What is needed. Output the data below only from the line containing "719 762 2.45" up to and including the line containing "390 135 54688", exact and with the pictures left out.

Data to process.

────────────────

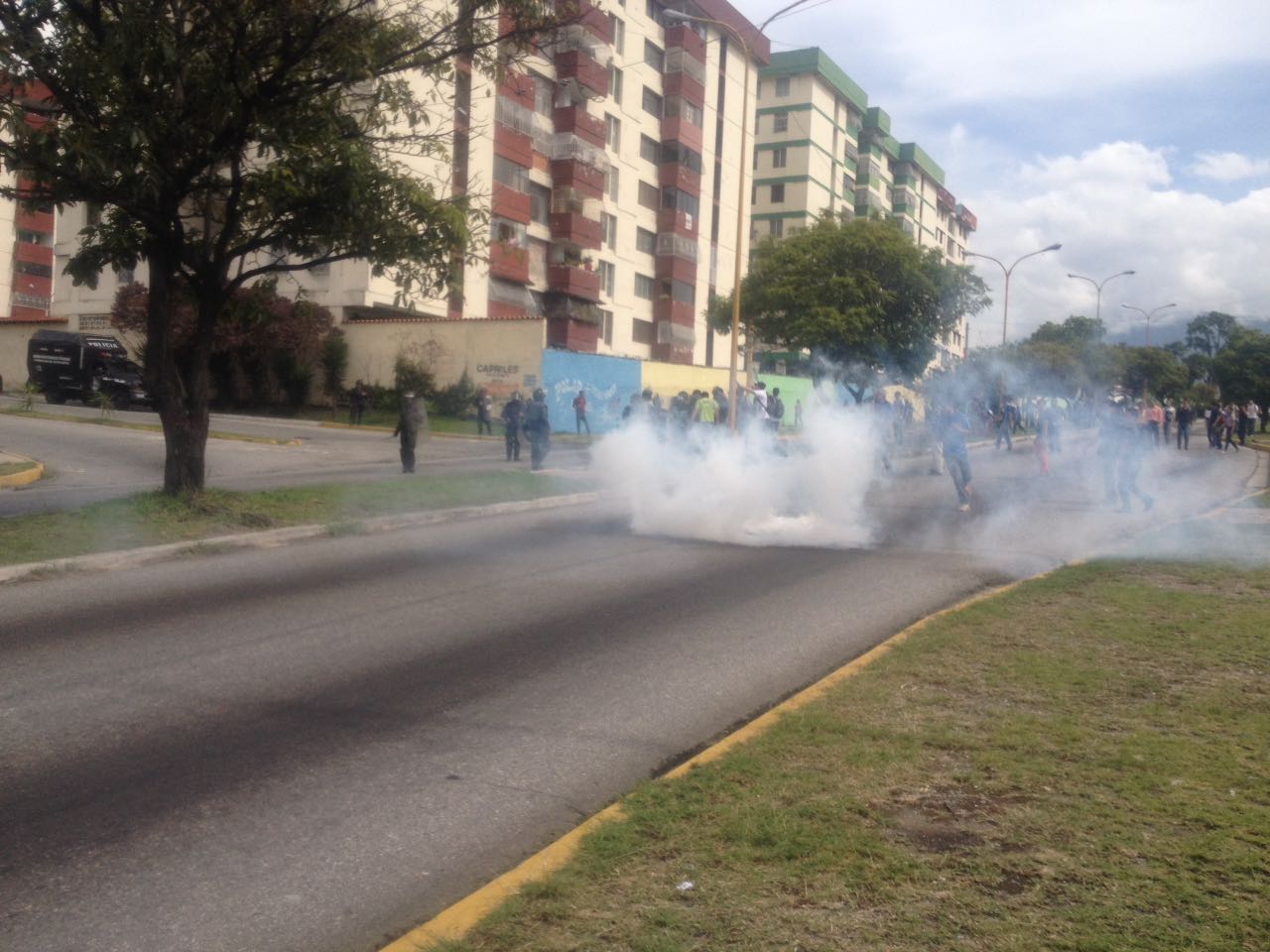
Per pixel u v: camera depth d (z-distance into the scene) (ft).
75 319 154.10
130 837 14.12
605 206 158.92
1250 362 260.01
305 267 43.32
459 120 121.80
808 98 225.35
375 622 26.99
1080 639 23.72
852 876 12.11
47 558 33.27
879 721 17.78
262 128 38.96
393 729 18.63
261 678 21.71
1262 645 23.09
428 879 13.08
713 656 23.84
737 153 189.67
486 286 140.15
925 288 135.74
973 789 14.67
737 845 12.99
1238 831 13.12
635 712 19.75
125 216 41.27
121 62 35.01
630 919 11.27
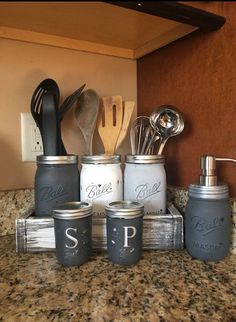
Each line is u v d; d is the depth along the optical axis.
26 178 0.69
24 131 0.68
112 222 0.50
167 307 0.38
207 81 0.59
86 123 0.69
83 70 0.74
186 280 0.45
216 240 0.51
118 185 0.60
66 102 0.64
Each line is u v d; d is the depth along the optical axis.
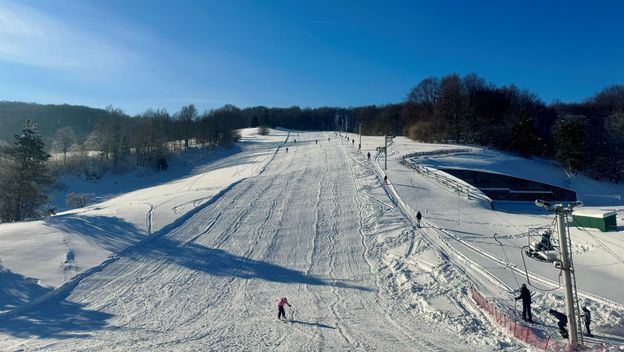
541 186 64.50
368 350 17.16
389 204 45.25
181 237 37.31
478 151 78.94
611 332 18.39
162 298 25.27
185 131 120.00
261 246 35.16
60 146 98.69
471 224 39.12
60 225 37.28
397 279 27.66
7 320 21.66
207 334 19.64
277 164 77.38
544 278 25.72
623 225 34.44
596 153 79.44
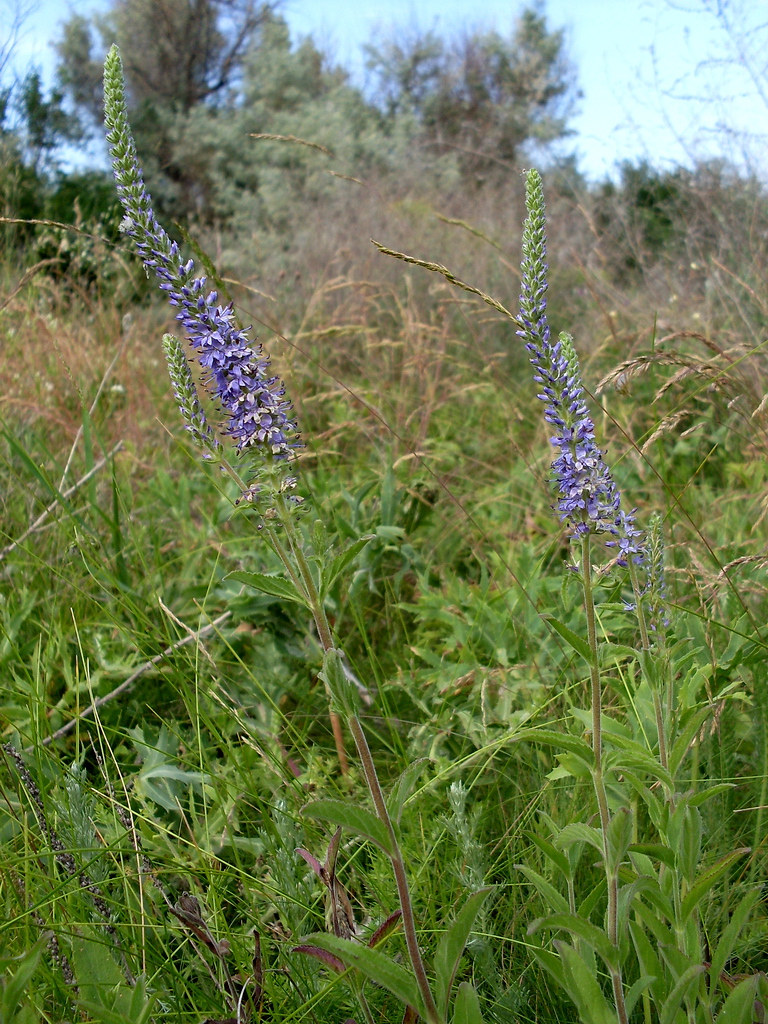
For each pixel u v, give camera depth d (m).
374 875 2.30
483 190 10.55
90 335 6.05
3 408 4.70
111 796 2.39
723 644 2.77
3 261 6.47
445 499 4.44
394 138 14.57
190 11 21.58
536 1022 2.00
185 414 1.75
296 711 3.16
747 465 4.11
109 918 2.06
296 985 1.99
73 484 4.24
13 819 2.28
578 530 1.60
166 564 3.67
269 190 13.16
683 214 7.21
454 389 5.47
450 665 3.11
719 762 2.45
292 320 6.91
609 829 1.59
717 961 1.65
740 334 4.75
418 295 7.14
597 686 1.62
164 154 17.33
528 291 1.62
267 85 19.30
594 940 1.52
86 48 19.81
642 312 5.83
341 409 5.14
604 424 4.38
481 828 2.47
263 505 1.68
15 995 1.50
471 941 2.00
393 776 2.78
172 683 3.00
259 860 2.49
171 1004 1.97
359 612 3.47
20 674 3.19
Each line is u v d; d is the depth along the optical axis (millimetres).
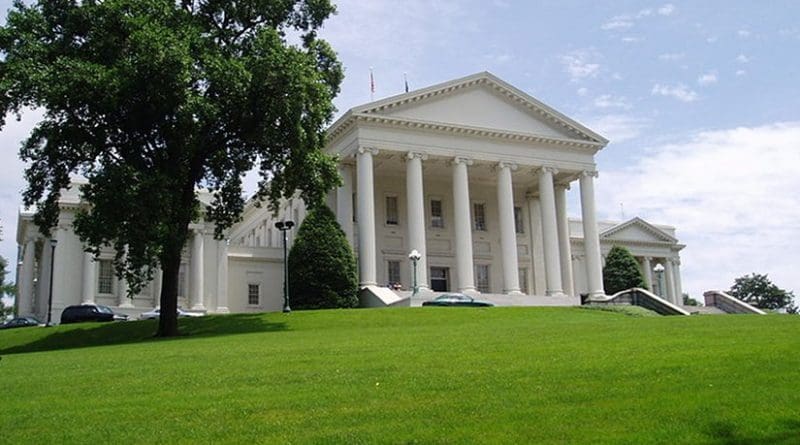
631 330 23000
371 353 18719
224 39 35531
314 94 33875
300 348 20984
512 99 58750
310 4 36719
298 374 15516
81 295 58344
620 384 13406
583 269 78625
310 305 48688
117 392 14531
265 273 62344
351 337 24766
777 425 10820
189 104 30203
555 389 13164
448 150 56250
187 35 31672
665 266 84062
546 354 17188
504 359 16594
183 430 11266
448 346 19703
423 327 29312
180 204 32688
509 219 57125
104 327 37906
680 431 10594
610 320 30297
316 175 35469
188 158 33562
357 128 53938
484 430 10789
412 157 54938
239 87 31156
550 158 59750
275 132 33625
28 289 63875
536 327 26297
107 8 30734
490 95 58375
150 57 29234
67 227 58781
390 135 54688
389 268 60188
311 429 11102
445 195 63531
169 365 18109
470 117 57250
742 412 11391
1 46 31188
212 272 60188
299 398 13086
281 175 36594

────────────────

Written solution.
719 762 2.45
292 320 6.91
609 829 1.59
717 961 1.65
740 334 4.75
418 295 7.14
597 686 1.62
164 154 17.33
528 291 1.62
267 85 19.30
594 940 1.52
86 48 19.81
642 312 5.83
341 409 5.14
604 424 4.38
481 828 2.47
263 505 1.68
15 995 1.50
471 941 2.00
393 776 2.78
172 683 3.00
259 860 2.49
171 1004 1.97
359 612 3.47
20 674 3.19
Each line is u v d; d is the depth along the optical axis (millimetres).
631 330 23000
371 353 18719
224 39 35531
314 94 33875
300 348 20984
512 99 58750
310 4 36719
298 374 15516
81 295 58344
620 384 13406
583 269 78625
310 305 48688
117 392 14531
265 273 62344
351 337 24766
777 425 10820
189 104 30203
555 389 13164
448 150 56250
187 35 31672
665 266 84062
546 354 17188
504 359 16594
183 430 11266
448 346 19703
423 327 29312
180 204 32688
509 219 57125
104 327 37906
680 431 10594
610 320 30297
316 175 35469
188 158 33562
357 128 53938
484 430 10789
412 157 54938
239 87 31156
550 158 59750
275 132 33625
28 289 63875
536 327 26297
107 8 30734
490 95 58375
150 57 29234
67 227 58781
390 135 54688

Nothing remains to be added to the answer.